My rating: 4 of 5 stars
England, summer of 1945. England, 2060. Time travel has been a reality for a couple of decades, and three young historians are getting set to study England’s heroic defiance of Hitler in the early stages of WWII. Merope, contemp name Eileen, is observing the effects of children evacuated from London to the countryside, while Michael, posing as an American correspondent, will be studying instances of bravery at Dover during the evacuation of Dunkirk. Polly, whose real name is no anachronism, wants to scrutinize the effects of the terrible Blitz on Londoners. The first quarter of Blackout is devoted to the ins and outs of time travel and the mechanisms of getting the trio to their approved destinations at the proper time. Then the adventure begins.

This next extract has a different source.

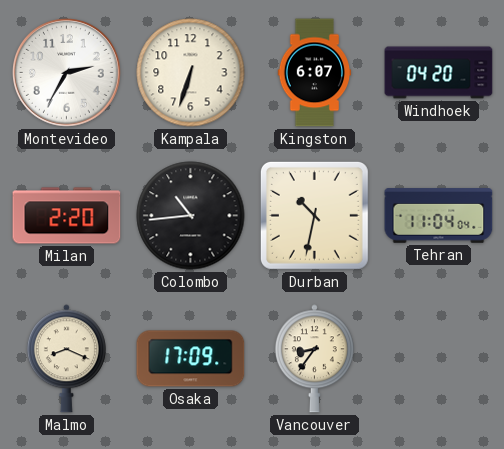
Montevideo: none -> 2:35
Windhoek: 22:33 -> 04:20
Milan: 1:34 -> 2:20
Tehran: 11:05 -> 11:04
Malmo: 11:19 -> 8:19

Without resorting to spoilers, let’s just say that all three of our protagonists have bitten off much more than they expected to have to chew. Eileen, working as a parlor maid at a grand country estate, is saddled with numbers of children, but the street urchins, Alf and Binney, provide her with challenges irksome, comical, and at times, poignant. Another memorable character from this scenario is the redoubtable Lady Caroline, plummy, haughty, and useless, proclaiming her determination to “do her bit.” Mike, trying desperately to escape from the village where he has been dropped to the action at Dover, is snared by the elderly, eccentric Commander Harold, hell bound for Dunkirk in his leaky old tub. Polly, forced to seek shelter at a church during an air raid on her very first evening, is befriended by the others at the shelter. One of those is a famous Shakespearean actor who admires Polly but can see through her cover stories.

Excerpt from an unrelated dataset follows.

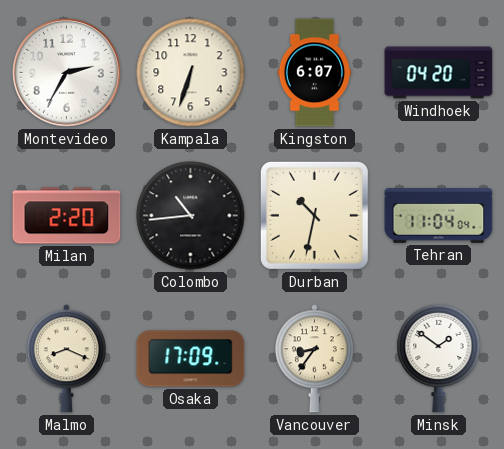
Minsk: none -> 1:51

The final portion of the novel deals with the separate realizations of the trio that, for some inexplicable reason, their return “drops” won’t work. The retrieval team has not arrived to bring them back to the future, and the present is very grim indeed. Has Mike done something that will alter history? What has happened in 2060 Oxford? How will the time travelers survive, now that their return dates have passed?
Willis is masterful in her portrayal of all of her characters, both modern and historic, major and supporting. (In some sections, the supporting cast steals the show!) Equally amazing is her ability to convey the atmosphere of wartime Britain, and to bring her readers along for the ride. My sole complaint is that the trio’s angst over not being to operate their “drops” is overly repetitious. But nothing’s perfect, and the people who inhabit Blackout are well worth spending time with.